Kematian tragis Prajurit Dua (Prada) Lucky Chepril Saputra Namo (23) di tangan para seniornya kembali memunculkan sorotan tajam publik terhadap praktik senioritas berbahaya di tubuh Tentara Nasional Indonesia Angkatan Darat (TNI AD).
Insiden yang terjadi pada 6 Agustus di markas Batalyon Teritorial Pembangunan 834/Wakanga Mere, Nagekeo, Nusa Tenggara Timur ini tidak hanya meninggalkan duka mendalam, tetapi juga mengingatkan bahwa kekerasan berbasis senioritas antara prajurit senior dan junior masih menjadi persoalan serius yang bahkan kerap dianggap sebagai “tradisi” di lingkungan militer.
Prada Lucky meninggal dunia setelah menjalani perawatan intensif di Unit Perawatan Intensif (ICU) RSUD Aeramo, Kabupaten Nagekeo. Pihak keluarga menyebut korban mengalami cedera parah, termasuk ginjal bocor dan paru-paru terisi cairan, diduga akibat penganiayaan berulang kali oleh seniornya.
Almarhum sendiri baru 2 bulan masuk TNI AD.
Ketua DPR Puan Maharani menegaskan bahwa hubungan senior-junior di tubuh TNI harus dibangun atas dasar saling menghormati, bukan intimidasi atau kekerasan.

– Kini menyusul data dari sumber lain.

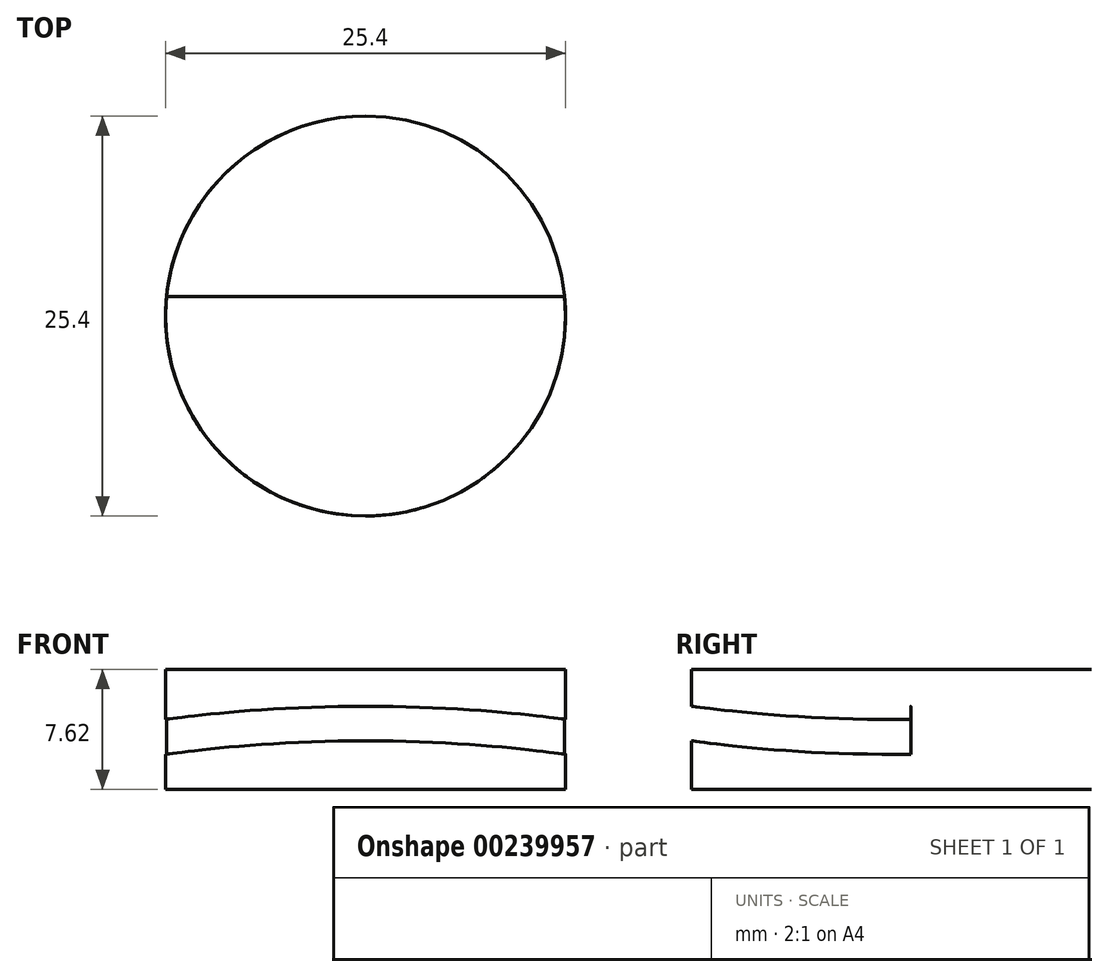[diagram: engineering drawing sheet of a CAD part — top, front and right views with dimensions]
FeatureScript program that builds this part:
annotation { "Feature Type Name" : "Feature", "Feature Type Description" : "" }
export const myFeature = defineFeature(function(context is Context, id is Id, definition is map)
    precondition{}
    {
        {
            var Q0;
            Q0=qCreatedBy(makeId("Front.planeOp"),FACE);
            var sketch = newSketch(context, id + "F0", { "sketchPlane" : qUnion([Q0])});
            skCircle(sketch, "E0", {"center": v(0, 0) * mm, "radius": 94.62 * mm});
            skLineSegment(sketch, "E1", {"start": v(-23.95, 91.53) * mm, "end": v(23.95, 91.53) * mm});
            skLineSegment(sketch, "E2", {"start": v(-14.56, 91.53) * mm, "end": v(-14.56, 93.49) * mm});
            skLineSegment(sketch, "E3.MirrorCS", {"start": v(14.56, 91.53) * mm, "end": v(14.56, 93.49) * mm});
            skSolve(sketch);
        }
        {
            var Q0;
            {var subQ0=sQuery(id+"F0.wireOp",EDGE,"E2");Q0=makeQuery(id+"F0.imprint","IMPRINT",FACE,{"disambiguationData":[TD([[makeQuery(id+"F0.imprint","IMPRINT",EDGE,{"derivedFrom":subQ0}),-1.0]])]});}
            extrude(context, id + "F1", {"entities" : qUnion([Q0]), "depth" : 25.4 * mm, "offsetDistance" : 25.4 * mm});
        }
        {
            var Q0;
            Q0=makeQuery(id+"F1.opExtrude","SWEPT_FACE",FACE,{"disambiguationData":[OSD([sQuery(id+"F0.wireOp",EDGE,"E1")])]});
            extrude(context, id + "F2", {"entities" : qUnion([Q0]), "oppositeDirection" : true, "depth" : 7.62 * mm, "offsetDistance" : 25.4 * mm});
        }
        {
            var Q0;
            Q0=makeQuery(id+"F1.opExtrude","SWEPT_BODY",BODY,{"disambiguationData":[OSD([sQuery(id+"F0.wireOp",EDGE,"E0"),sQuery(id+"F0.wireOp",EDGE,"E1"),sQuery(id+"F0.wireOp",EDGE,"E2"),sQuery(id+"F0.wireOp",EDGE,"E3.MirrorCS")])]});
            var Q1;
            Q1=makeQuery(id+"F2.opExtrude","SWEPT_BODY",BODY,{"disambiguationData":[OSD([sQuery(id+"F0.wireOp",EDGE,"E1")])]});
            var Q2;
            Q2=makeQuery(id+"F1.opExtrude","SWEPT_FACE",FACE,{"disambiguationData":[OSD([sQuery(id+"F0.wireOp",EDGE,"E0")])]});
            booleanBodies(context, id + "F3", {"operationType" : BooleanOperationType.SUBTRACTION, "tools" : qUnion([Q0]), "targets" : qUnion([Q1]), "offset" : true, "entitiesToOffset" : qUnion([Q2]), "offsetDistance" : 2.2 * mm, "keepTools" : true});
        }
        {
            var Q0;
            Q0=makeQuery(id+"F2.opExtrude","SWEPT_FACE",FACE,{"disambiguationData":[OSD([sQuery(id+"F0.wireOp",EDGE,"E1"),sQuery(id+"F0.wireOp",EDGE,"E2")])]});
            var sketch = newSketch(context, id + "F4", { "sketchPlane" : qUnion([Q0])});
            skLineSegment(sketch, "E4.bottom", {"start": v(16.55, 99.15) * mm, "end": v(0, 99.15) * mm});
            skLineSegment(sketch, "E4.top", {"start": v(16.55, 91.66) * mm, "end": v(0, 91.66) * mm});
            skLineSegment(sketch, "E4.left", {"start": v(16.55, 99.15) * mm, "end": v(16.55, 91.66) * mm});
            skLineSegment(sketch, "E4.right", {"start": v(0, 99.15) * mm, "end": v(0, 91.66) * mm});
            skSolve(sketch);
        }
        {
            var Q0;
            {var subQ0=sQuery(id+"F4.wireOp",EDGE,"E4.top");Q0=makeQuery(id+"F4.imprint","IMPRINT",FACE,{"disambiguationData":[TD([[makeQuery(id+"F4.imprint","IMPRINT",EDGE,{"derivedFrom":subQ0}),-1.0]])]});}
            var Q1;
            {var subQ0=sQuery(id+"F4.wireOp",EDGE,"E4.bottom");Q1=makeQuery(id+"F4.imprint","IMPRINT",FACE,{"disambiguationData":[TD([[makeQuery(id+"F4.imprint","IMPRINT",EDGE,{"derivedFrom":subQ0}),1.0]])]});}
            var Q2;
            Q2=makeQuery(id+"F2.opExtrude","SWEPT_FACE",FACE,{"disambiguationData":[OSD([sQuery(id+"F0.wireOp",EDGE,"E1"),sQuery(id+"F0.wireOp",EDGE,"E3.MirrorCS")])]});
            extrude(context, id + "F5", {"entities" : qUnion([Q0, Q1]), "operationType" : NewBodyOperationType.ADD, "endBound" : BoundingType.UP_TO_SURFACE, "oppositeDirection" : true, "depth" : 25.4 * mm, "endBoundEntityFace" : qUnion([Q2]), "offsetDistance" : 25.4 * mm});
        }
        {
            var Q0;
            Q0=makeQuery(id+"F2.opExtrude","CAP_FACE",FACE,{"disambiguationData":[OSD([sQuery(id+"F0.wireOp",EDGE,"E1")])],"isStart":false});
            var sketch = newSketch(context, id + "F6", { "sketchPlane" : qUnion([Q0])});
            skCircle(sketch, "E5", {"center": v(0, -12.7) * mm, "radius": 12.7 * mm});
            skPoint(sketch, "E5.centerSnap0", {"position": v(14.56, -12.7) * mm});
            skSolve(sketch);
        }
        {
            var Q0;
            Q0=sQuery(id+"F6.wireOp",VERTEX,"E5.center");
            var Q1;
            Q1=qCreatedBy(makeId("Front.planeOp"),FACE);
            cPlane(context, id + "F7", {"entities" : qUnion([Q0, Q1]), "cplaneType" : CPlaneType.PLANE_POINT, "offset" : 25.4 * mm, "width" : 152.4 * mm, "height" : 152.4 * mm});
        }
        {
            var Q0;
            Q0=qCreatedBy(id+"F7.planeOp",FACE);
            var sketch = newSketch(context, id + "F8", { "sketchPlane" : qUnion([Q0])});
            skFitSpline(sketch, "E6", {"points": [v(-19.88, 136.84) * mm, v(0, 99.13) * mm], "startDerivative": vector(50.37, -31.7) * mm, "endDerivative": vector(0, -37.21) * mm});
            skSolve(sketch);
        }
        {
            var Q0;
            Q0=sQuery(id+"F8.wireOp",VERTEX,"E6.start");
            var Q1;
            Q1=makeQuery(id+"F6.imprint","IMPRINT",FACE,{"disambiguationData":[TD([[makeQuery(id+"F6.imprint","IMPRINT",EDGE,{"derivedFrom":sQuery(id+"F6.wireOp",EDGE,"E5")}),1.0]])]});
            var Q2;
            Q2=sQuery(id+"F8.wireOp",EDGE,"E6");
            loft(context, id + "F9", {"operationType" : NewBodyOperationType.ADD, "sheetProfilesArray" : [{ "sheetProfileEntities" : qUnion([Q0]) }, { "sheetProfileEntities" : qUnion([Q1]) }], "endCondition" : LoftEndDerivativeType.MATCH_CURVATURE, "endMagnitude" : 0.5, "addSections" : true, "spine" : qUnion([Q2]), "sectionCount" : 5});
        }
        {
            var Q0;
            Q0=makeQuery(id+"F5.opExtrude","SWEPT_FACE",FACE,{"disambiguationData":[OSD([sQuery(id+"F4.wireOp",EDGE,"E4.left")])]});
            extrude(context, id + "F10", {"entities" : qUnion([Q0]), "operationType" : NewBodyOperationType.REMOVE, "oppositeDirection" : true, "depth" : 5.08 * mm, "offsetDistance" : 25.4 * mm});
        }
        {
            var Q0;
            Q0=makeQuery(id+"F2.opExtrude","CAP_FACE",FACE,{"disambiguationData":[OSD([sQuery(id+"F0.wireOp",EDGE,"E1")])],"isStart":false});
            extrude(context, id + "F11", {"entities" : qUnion([Q0]), "operationType" : NewBodyOperationType.REMOVE, "oppositeDirection" : true, "depth" : 25.4 * mm, "offsetDistance" : 25.4 * mm});
        }
    });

“Hal tersebut tentu saja jangan sampai terulang lagi. Hubungan antara senior dan junior jangan kemudian didasarkan oleh tindak atau perilaku kekerasan, namun bagaimana saling hormat dan menghormati, saling menghargai,” ujarnya dilansir dari Kompas.com di Gedung DPR RI, Senin (11/8).
Anggota Komisi I DPR RI Mayjen TNI (Purn) Tb Hasanuddin juga mengingatkan bahwa senior harus memberi contoh positif.
“Jangan ada sifat arogansi lah. Ya biasa-biasa saja. Toh sesudah pensiun, kita kembali menjadi masyarakat biasa. Seharusnya memberi contoh, memberikan arahan yang positif. Itu harapan saya,” tuturnya.
20 PRAJURIT JADI TERSANGKA, APA MOTIF?
Pangdam IX/Udayana Mayjen TNI Piek Budyakto mengungkapkan bahwa 20 prajurit telah ditetapkan sebagai tersangka, termasuk seorang perwira muda berpangkat Letnan Dua yang menjabat sebagai komandan peleton. Perwira tersebut diduga dengan sengaja memberi kesempatan bawahannya untuk melakukan kekerasan terhadap Prada Lucky.
Seluruh tersangka kini menjalani pemeriksaan intensif oleh Polisi Militer Kodam IX/Udayana.
Kepala Dinas Penerangan Angkatan Darat (Kadispenad) Brigjen TNI Wahyu Yudhayana mengungkapkan bahwa peristiwa ini bermula dari kegiatan pembinaan prajurit. Namun, ia menegaskan kekerasan bukan bagian dari prosedur pembinaan resmi dan insiden ini akan menjadi bahan evaluasi mendalam di satuan operasional.
Menurut Wahyu, kekerasan dilakukan menggunakan anggota tubuh, bukan senjata atau alat lain.
“Tidak ada alat ya, lebih kepada menggunakan anggota badan tangan,” jelasnya.
Dalam insiden tersebut, seorang prajurit lain selamat dan kini dalam kondisi sehat. Perbedaan nasib antara korban dan rekannya diduga terkait kondisi fisik, kesehatan, dan perlakuan berbeda yang diterima masing-masing prajurit.
Kakak korban, Lusy Namo, mengungkap bahwa adiknya mengalami luka parah akibat penganiayaan berulang kali, termasuk saat pergantian piket.
“Ginjalnya bocor dan paru-parunya ada cairan yang harus mendapat penanganan medis secara intensif,” bebernya di Asrama TNI Kuanino, Kota Kupang, NTT, dikutip dari detikBali.